Almost in unison, they looked up. Just as quickly they had looked up, they looked straight back down. Not a peep. Not even a simple smile or nod to acknowledge my presence. Nothing.
I ran back to my dorm. Correction. I raced back to my dorm. I tried to hold back the thunderstorm that was forming in my eyes. Bubbles of oxygen try to enter my throat. I feel that suckle of fear nipping the back of my spine, making it’s way up through my trachea, bouncing through my naval cavity and shocking my brain, ultimately triggering the appropriate emotional reaction; panic, fear, and sadness. Once safely tucked away in a secluded corner of my room, I let it all out. Buckets of tears poured out of my swollen eyes and puddles formed on the ground around me. For hours, I sat in a wet ditch of salty tears and human misery.
Oceans of tears and hurricanes of exasperated breathes gushed into my mom’s phone. I could hear the sighs of despair my mom let out through my heaving gasps and pants. I don’t remember how long I sat there crying into my phone. No words were spoken on my behalf for an extended period of time. I did not need to talk, the gallons of tears bursting out of my tear ducts did all the talking for me.
“Sweetie”, my mom finally broke the silence with a soft tone, “ Do you need to talk to someone, you know your proctors are always there for you to talk to”.
With that, I hung up the phone then promptly curled up in a ball of self-pity and shame. Didn’t she understand? I was trying to talk to her! I had no intention of talking to the self-centered, popularity seeking, supposedly super sweet proctors that lived on my hall.
Proctor was a term used for an upperclassman that lived on a hall with underclassman. Their assignment; to help the underclassman get adjusted to the school and help through any problems. Currently, my proctors, Sierra and Annalise were receiving a failing grade from me.
Annalise, Alise she called herself, was a senior from the heart of New York City. Born and raised on the Upper East Side, Alise had become a custom to a certain lifestyle. She walked with a certain gravitas that made her hard to approach. She was incredibly mature and she made sure everybody knew that. She wore a very different face with me then she wore with the more popular people on my hall. In the beginning, she made a bit of an effort to get to know everyone on the hall but by the time October had rolled around, she had made it very clear whom she preferred.
Sierra, on the other hand, was very bubbly and incredibly socially outgoing. Her height and her long bouncy brown hair created the perfect dynamic duo. Sierra was defiantly more compassionate and genuinely nice. However, she had a certain way of spinning our dorm activities to her social favor.

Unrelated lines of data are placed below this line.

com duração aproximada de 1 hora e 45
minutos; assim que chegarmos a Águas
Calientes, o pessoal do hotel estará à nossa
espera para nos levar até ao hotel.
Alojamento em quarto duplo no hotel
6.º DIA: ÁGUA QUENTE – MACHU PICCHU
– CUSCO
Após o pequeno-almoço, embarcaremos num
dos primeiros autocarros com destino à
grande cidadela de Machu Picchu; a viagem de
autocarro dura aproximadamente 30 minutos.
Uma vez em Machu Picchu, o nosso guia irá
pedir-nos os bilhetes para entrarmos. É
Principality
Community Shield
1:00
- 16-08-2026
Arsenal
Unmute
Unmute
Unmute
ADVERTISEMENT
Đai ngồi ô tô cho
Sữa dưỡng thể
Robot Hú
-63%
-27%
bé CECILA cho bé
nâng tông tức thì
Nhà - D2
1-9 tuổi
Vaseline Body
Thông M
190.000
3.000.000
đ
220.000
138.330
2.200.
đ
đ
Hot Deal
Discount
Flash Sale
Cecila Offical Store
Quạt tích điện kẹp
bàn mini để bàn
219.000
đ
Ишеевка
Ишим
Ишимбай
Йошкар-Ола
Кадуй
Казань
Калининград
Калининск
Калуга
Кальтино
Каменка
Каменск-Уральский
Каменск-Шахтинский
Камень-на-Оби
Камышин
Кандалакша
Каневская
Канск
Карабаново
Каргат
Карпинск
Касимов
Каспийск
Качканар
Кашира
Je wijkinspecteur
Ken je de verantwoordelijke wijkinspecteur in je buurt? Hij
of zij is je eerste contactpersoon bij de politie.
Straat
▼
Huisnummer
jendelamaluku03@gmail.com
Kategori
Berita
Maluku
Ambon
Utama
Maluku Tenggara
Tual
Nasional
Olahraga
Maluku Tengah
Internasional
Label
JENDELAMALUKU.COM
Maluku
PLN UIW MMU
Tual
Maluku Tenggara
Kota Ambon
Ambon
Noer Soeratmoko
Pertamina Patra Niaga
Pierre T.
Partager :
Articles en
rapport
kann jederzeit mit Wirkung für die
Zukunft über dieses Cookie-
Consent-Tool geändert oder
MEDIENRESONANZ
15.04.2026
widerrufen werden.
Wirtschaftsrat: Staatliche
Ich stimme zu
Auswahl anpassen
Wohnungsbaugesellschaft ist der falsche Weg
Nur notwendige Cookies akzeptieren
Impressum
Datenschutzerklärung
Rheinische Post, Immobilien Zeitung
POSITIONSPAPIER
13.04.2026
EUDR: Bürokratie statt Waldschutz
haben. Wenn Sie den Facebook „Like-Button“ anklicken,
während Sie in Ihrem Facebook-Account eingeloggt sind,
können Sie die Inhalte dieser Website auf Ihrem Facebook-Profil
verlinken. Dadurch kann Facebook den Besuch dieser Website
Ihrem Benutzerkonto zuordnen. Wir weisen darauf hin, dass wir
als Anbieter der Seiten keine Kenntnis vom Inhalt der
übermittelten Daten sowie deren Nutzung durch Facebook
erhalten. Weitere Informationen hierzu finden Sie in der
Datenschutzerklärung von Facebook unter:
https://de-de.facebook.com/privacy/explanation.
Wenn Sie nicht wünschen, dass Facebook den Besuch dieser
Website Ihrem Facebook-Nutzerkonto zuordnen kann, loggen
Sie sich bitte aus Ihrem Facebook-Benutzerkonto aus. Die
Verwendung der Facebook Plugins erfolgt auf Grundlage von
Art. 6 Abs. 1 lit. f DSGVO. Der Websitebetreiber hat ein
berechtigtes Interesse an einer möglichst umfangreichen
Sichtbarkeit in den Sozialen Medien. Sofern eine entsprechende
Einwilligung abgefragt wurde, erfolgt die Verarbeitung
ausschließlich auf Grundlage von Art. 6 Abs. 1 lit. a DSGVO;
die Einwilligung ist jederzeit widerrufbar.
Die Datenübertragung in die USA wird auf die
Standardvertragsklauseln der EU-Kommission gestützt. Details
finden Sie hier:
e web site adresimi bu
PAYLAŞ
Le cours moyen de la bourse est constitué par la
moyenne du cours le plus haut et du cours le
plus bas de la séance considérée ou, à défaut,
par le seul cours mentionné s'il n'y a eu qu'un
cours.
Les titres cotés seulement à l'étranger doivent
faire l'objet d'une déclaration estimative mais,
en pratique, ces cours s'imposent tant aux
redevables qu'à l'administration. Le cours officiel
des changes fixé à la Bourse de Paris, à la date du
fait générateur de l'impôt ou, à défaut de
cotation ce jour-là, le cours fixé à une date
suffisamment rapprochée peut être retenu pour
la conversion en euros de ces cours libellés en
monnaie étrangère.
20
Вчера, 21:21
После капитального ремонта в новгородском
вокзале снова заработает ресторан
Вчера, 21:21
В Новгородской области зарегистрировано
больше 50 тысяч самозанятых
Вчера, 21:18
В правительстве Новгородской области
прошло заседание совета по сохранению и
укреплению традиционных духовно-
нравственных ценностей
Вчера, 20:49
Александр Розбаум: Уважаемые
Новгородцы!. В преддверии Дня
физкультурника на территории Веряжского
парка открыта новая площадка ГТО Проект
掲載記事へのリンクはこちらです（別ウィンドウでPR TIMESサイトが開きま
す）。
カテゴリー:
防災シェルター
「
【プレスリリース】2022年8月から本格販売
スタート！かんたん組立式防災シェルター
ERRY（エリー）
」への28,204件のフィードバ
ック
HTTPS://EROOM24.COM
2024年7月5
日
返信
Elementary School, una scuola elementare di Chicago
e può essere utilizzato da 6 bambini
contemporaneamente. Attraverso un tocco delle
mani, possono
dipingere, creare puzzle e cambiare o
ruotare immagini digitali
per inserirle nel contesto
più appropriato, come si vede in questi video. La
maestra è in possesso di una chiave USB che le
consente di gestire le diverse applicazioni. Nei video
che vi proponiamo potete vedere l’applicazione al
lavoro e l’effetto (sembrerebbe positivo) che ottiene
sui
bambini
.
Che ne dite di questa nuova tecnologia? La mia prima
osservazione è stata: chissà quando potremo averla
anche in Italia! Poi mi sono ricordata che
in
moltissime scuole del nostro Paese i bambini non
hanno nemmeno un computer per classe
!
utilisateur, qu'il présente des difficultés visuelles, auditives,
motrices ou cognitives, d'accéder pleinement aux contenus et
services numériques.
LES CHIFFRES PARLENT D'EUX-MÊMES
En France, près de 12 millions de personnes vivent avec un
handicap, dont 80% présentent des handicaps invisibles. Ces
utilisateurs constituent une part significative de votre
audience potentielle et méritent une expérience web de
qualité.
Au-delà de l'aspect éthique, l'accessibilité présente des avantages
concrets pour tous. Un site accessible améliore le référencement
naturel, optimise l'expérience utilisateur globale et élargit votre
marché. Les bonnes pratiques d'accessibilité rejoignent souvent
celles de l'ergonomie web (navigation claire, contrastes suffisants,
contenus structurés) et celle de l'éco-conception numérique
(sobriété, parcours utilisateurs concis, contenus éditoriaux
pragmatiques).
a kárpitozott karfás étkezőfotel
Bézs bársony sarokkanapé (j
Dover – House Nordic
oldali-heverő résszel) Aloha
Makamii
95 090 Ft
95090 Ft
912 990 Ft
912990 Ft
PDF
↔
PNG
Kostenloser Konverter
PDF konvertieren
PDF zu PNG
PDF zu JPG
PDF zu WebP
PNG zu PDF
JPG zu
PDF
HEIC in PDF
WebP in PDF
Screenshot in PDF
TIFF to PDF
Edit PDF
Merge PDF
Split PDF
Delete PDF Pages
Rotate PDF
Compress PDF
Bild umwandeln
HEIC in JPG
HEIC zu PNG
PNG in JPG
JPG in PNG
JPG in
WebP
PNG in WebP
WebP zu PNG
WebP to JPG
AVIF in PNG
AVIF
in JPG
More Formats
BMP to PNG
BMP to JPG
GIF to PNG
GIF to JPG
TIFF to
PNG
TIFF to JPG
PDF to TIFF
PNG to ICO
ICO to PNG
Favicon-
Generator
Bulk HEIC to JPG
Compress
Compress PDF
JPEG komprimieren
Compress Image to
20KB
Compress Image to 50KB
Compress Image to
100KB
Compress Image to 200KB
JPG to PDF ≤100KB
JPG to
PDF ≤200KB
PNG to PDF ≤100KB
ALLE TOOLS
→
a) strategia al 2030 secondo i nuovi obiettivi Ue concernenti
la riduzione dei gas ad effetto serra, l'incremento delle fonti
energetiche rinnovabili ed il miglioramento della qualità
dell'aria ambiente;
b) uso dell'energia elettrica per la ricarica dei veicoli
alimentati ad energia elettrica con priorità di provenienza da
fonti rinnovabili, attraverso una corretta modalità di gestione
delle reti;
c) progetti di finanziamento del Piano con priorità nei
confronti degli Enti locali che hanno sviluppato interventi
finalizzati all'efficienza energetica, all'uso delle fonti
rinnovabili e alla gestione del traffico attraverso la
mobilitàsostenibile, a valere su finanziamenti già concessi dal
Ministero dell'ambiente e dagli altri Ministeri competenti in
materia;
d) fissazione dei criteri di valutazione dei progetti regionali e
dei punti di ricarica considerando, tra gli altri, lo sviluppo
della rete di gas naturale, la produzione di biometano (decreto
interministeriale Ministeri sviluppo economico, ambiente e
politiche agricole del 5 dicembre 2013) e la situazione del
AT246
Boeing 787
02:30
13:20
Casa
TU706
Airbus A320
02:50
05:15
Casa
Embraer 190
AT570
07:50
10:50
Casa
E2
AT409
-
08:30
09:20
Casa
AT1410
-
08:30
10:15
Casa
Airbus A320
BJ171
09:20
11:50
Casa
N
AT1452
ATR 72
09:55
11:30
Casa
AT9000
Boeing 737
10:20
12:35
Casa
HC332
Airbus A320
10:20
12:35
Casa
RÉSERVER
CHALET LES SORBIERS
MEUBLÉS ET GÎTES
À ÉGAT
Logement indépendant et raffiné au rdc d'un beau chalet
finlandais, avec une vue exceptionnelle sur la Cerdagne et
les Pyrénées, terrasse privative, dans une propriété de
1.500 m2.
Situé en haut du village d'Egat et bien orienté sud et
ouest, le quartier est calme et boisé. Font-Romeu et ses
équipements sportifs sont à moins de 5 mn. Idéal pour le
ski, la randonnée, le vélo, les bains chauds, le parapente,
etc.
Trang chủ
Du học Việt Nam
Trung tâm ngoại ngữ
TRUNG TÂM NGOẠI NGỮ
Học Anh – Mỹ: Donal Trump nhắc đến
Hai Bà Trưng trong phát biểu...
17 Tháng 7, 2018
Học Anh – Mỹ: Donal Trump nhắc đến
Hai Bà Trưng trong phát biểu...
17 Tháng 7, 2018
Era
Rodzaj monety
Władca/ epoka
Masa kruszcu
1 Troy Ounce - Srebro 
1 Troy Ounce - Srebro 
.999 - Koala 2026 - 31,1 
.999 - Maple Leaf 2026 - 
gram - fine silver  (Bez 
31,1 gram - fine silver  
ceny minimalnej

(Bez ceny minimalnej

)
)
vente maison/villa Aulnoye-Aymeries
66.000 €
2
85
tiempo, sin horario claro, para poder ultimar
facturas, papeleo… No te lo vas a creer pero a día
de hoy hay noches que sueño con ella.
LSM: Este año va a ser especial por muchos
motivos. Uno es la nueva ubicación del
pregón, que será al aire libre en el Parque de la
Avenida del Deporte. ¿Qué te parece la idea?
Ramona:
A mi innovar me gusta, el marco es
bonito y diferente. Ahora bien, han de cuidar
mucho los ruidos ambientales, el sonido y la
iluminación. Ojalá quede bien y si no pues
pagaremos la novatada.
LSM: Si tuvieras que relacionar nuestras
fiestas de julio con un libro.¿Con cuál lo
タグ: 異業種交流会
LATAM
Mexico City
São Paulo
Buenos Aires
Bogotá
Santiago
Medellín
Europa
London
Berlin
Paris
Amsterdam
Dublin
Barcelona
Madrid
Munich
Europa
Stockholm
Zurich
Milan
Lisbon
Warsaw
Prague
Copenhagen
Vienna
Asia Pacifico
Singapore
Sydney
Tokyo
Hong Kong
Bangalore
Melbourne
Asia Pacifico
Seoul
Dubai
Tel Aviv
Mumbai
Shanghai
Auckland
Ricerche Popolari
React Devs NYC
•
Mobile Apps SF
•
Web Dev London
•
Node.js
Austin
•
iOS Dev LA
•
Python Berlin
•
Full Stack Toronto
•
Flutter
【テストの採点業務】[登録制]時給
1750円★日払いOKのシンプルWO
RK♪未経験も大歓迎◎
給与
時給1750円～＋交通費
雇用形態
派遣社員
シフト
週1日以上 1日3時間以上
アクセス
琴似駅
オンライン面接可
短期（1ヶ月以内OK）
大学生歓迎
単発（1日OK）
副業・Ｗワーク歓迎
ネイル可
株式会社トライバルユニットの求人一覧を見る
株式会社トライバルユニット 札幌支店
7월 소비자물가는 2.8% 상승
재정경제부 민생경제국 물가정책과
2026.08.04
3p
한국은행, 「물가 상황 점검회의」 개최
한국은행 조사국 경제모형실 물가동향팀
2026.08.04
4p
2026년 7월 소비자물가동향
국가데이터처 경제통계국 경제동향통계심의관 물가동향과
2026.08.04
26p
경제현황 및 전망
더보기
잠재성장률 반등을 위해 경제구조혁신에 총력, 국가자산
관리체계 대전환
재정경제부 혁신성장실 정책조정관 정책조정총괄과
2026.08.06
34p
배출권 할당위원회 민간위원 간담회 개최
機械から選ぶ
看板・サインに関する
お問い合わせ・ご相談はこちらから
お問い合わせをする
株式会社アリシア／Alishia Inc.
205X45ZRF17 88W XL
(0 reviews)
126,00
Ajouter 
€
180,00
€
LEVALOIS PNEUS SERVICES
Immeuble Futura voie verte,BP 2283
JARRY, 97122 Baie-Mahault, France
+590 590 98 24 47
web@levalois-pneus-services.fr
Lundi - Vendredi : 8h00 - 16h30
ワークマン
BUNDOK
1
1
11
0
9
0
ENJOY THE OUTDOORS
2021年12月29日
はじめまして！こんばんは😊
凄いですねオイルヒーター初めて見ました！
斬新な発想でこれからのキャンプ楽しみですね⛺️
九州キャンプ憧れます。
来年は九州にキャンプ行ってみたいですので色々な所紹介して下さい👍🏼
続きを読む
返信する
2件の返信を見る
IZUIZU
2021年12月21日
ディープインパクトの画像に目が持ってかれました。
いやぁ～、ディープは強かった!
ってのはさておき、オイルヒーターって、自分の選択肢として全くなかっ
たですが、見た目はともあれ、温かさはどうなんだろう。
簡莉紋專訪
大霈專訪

While Alise and Sierra’s social calendars were completely booked with parties and nights out, my calendar was fully booked with alone time (aka cry time). I spent my free time curled up in a little area in the back right corner of my room. Because I was spending so much time there, I decided to decorate it a bit. A soft eggshell rug was laid down on the ground in the corner, I draped a soft pink fuzzy blanket over the top of the rug and placed a few pillows against the wall. After adorning the wall above with fairy lights, I took a small container box and put a few books on top of it. And there it was; my sanctuary. On the weekends, I would sit in my little corner and read a book or cry.
At night as I went to sleep, I looked up at the pin board above my bed. I thought it was a great idea to have pictures of my friends and family but all it was doing was making me miss the more. I missed my best friend Sam and I missed my mom, I missed my sisters Anna and Addie and I missed my old life. My mind pictured all the things I was missing out on. I wanted to rip the pictures apart, tear them, break them, until there was nothing left of the small fragments of love, laughter and hope each picture represented. However, I could not bring myself tear the pictures up, for if I were to, I would be destroying the small amount of hope I still had that one day I could possibly return to that life. The life I so badly longed for.